**Teks untuk Ditinjau**
Mengetahui hal itu, rasanya ingin sekali diri ini menghentikan perputaran detik jam agar pertemuan ini semakin lama. Namun apa daya tangan tak sampai untuk memeluk gunung, sesuatu yang tidak mungkin bisa dilakukan untuk saya menghentikan detik jam meskipun hanya satu detik. Akhirnya saatnya berpisah pun tiba. Sedih rasanya berpisah, tetapi juga tidak bisa berbuat lebih banyak untuk membuat pertemuan lebih lama lagi. Dengan lirih terucap doa dalam lubuk hatiku, semoga pertemuan ini pertemuan yang diridhoi Alloh SWT dan semoga kami sekeluarga bisa berkumpul lagi merasakan indahnya kebersamaan dan kehangatan nikmatnya bersilaturahim. Dan yang pasti, kangen dengan masakannya hehe...

Sebelum naik ke bus yang akan mengantarkannya pulang, Ibu sempatkan untuk memelukku sambil mengatakan seuntai kalimat sayangnya, “Hati-hati ya Nak, Ibu selalu mendoakan untuk kebaikanmu. Kabari Ibu selalu dan terima kasih untuk kejutan yang dikabari ini”.
*******
Menjadi anak yatim/piatu adalah hal yang tidak diinginkan oleh setiap anak meskipun tidak bisa berbuat apa-apa selain mendoakannya dan ikhlas berserah diri ketika Alloh SWT menghendaki hal itu. Demikian juga dengan diri ini, hanya lantunan doa yang bisa dilakukan sebagai wujud bakti kepada orang tua (Ayah) yang telah beristirahat untuk selamanya dalam galian tanah berukuran 1x2 meter.

“Tiap-tiap yang berjiwa akan merasakan mati. Kemudian hanyalah kepada Kami kamu dikembalikan”

**Data untuk Analisis**

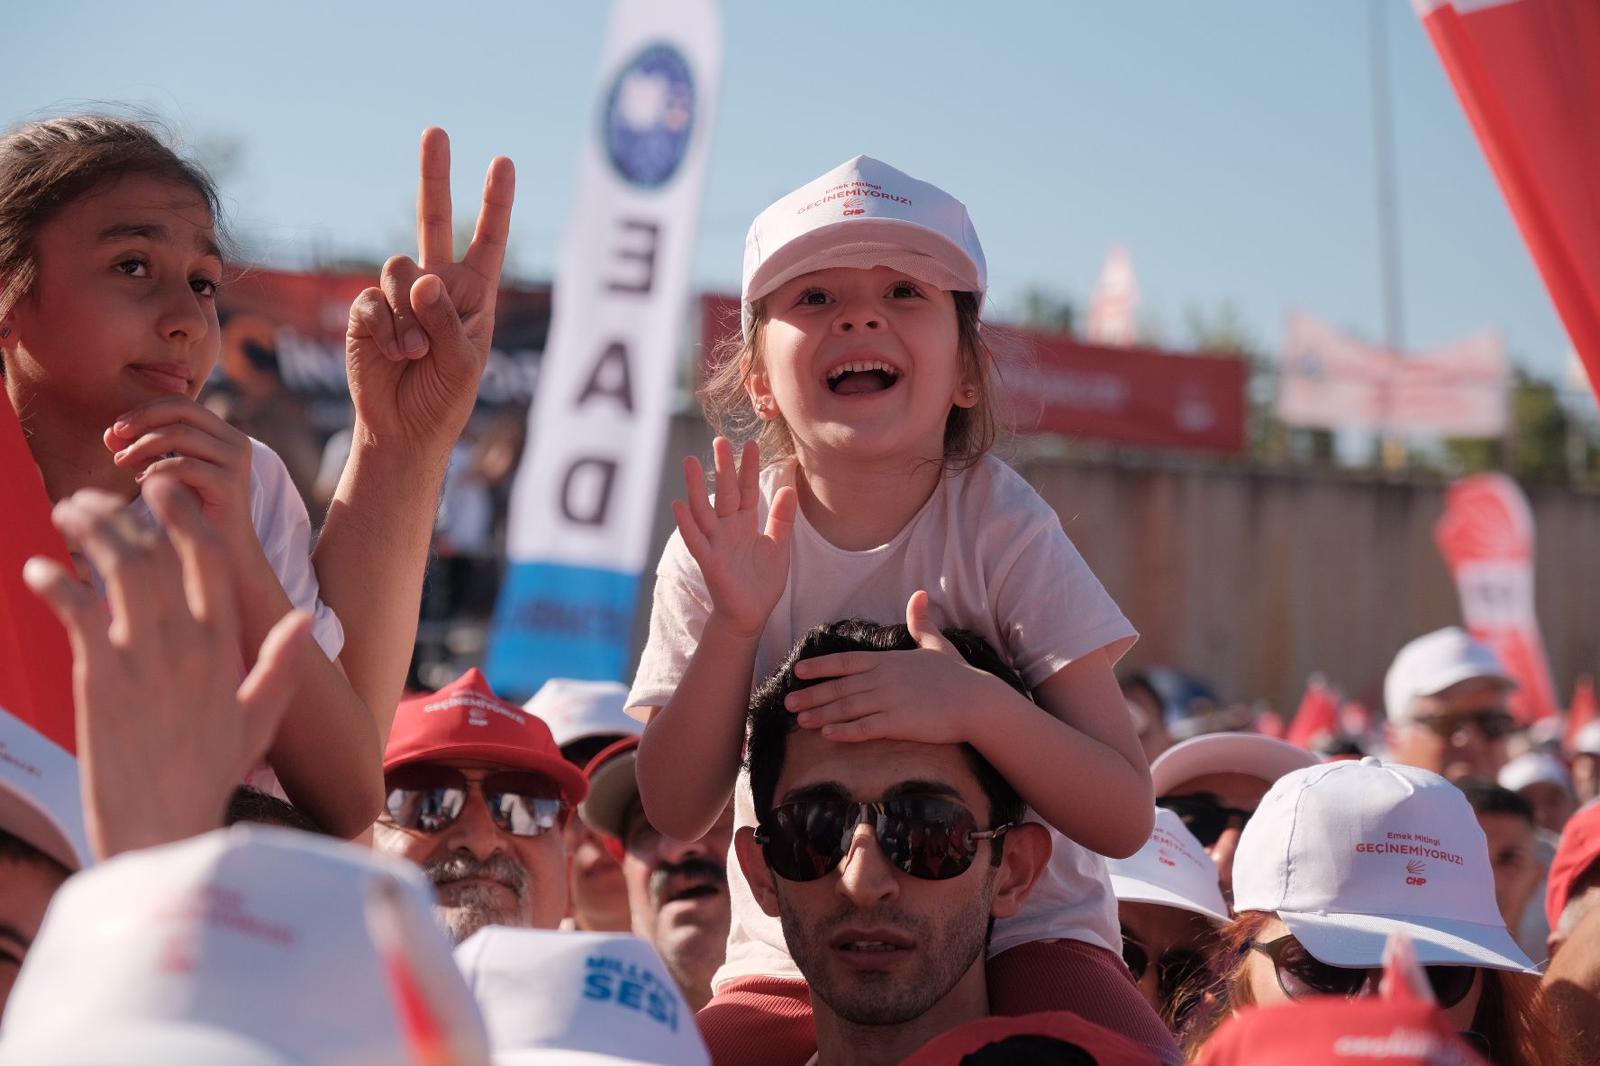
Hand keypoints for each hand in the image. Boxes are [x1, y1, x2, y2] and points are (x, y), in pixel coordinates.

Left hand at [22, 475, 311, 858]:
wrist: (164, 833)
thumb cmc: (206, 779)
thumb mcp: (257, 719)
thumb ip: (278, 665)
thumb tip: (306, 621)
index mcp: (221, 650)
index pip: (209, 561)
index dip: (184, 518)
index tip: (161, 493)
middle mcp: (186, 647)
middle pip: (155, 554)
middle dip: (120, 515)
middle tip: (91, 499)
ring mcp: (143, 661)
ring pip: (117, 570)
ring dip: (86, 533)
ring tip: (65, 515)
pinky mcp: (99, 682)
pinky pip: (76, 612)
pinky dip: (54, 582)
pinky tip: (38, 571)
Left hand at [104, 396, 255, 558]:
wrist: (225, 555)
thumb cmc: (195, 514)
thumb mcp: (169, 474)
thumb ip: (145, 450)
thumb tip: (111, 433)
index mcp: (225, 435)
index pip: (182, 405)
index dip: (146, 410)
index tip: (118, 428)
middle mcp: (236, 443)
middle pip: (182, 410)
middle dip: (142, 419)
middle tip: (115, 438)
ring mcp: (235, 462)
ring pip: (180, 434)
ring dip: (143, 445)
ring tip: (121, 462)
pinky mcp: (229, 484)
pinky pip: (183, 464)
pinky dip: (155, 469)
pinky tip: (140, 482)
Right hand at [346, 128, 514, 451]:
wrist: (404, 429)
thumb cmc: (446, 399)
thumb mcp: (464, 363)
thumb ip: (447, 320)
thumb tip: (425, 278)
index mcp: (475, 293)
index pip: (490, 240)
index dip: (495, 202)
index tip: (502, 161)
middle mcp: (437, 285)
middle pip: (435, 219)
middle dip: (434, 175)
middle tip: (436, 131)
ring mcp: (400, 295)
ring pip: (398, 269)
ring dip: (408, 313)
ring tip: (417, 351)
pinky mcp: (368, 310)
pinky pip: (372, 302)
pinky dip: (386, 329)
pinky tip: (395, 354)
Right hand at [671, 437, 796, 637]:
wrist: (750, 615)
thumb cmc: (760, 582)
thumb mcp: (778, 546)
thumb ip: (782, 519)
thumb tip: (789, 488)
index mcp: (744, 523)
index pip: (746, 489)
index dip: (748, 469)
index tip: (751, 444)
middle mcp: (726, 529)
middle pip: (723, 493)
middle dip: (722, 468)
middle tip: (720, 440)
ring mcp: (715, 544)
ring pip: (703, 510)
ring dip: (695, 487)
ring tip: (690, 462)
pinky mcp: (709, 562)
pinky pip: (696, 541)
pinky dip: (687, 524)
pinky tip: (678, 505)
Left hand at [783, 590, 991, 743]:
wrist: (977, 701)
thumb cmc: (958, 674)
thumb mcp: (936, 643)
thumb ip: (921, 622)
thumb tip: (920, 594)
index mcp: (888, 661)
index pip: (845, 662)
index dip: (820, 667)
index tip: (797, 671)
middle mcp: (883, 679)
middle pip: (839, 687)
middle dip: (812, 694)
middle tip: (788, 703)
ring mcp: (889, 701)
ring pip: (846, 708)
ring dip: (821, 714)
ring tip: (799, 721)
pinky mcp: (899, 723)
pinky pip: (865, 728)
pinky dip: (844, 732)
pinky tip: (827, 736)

**Yang Anda Kerjakan**
Ulangi tanpa perubahan bagian teks untuk ditinjau di atas, yaitu semua baris dari "Sebelum naik ke" terus ke bawah sampai "berukuran 1x2 meter.".

**Hasil Berikut**
Sebelum naik ke bus yang akan mengantarkannya pulang, Ibu sempatkan untuk memelukku sambil mengatakan seuntai kalimat sayangnya, “Hati-hati ya Nak, Ibu selalu mendoakan untuk kebaikanmu. Kabari Ibu selalu dan terima kasih untuk kejutan yang dikabari ini”.
*******
Menjadi anak yatim/piatu adalah hal yang tidak diinginkan oleh setiap anak meskipun tidak bisa berbuat apa-apa selain mendoakannya dan ikhlas berserah diri ketika Alloh SWT menghendaki hal itu. Demikian juga dengan diri ini, hanya lantunan doa yang bisa dilakukan sebagai wujud bakti kepada orang tua (Ayah) yang telah beristirahat untuk selamanya dalam galian tanah berukuran 1x2 meter.